Task details:
Without skipping anything, transcribe the listing that follows.

*** Information supplied ***

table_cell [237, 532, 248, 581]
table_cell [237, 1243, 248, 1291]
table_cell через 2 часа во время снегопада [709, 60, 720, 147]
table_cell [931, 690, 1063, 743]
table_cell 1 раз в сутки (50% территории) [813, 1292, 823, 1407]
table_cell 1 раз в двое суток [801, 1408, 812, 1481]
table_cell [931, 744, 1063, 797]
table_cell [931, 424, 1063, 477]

*** End of Information supplied ***

Response:
table_cell [237, 532, 248, 581]
table_cell [237, 1243, 248, 1291]
table_cell через 2 часа во время снегопада [709, 60, 720, 147]
table_cell [931, 690, 1063, 743]
table_cell 1 раз в сутки (50% территории) [813, 1292, 823, 1407]
table_cell 1 раз в двое суток [801, 1408, 812, 1481]
table_cell [931, 744, 1063, 797]
table_cell [931, 424, 1063, 477]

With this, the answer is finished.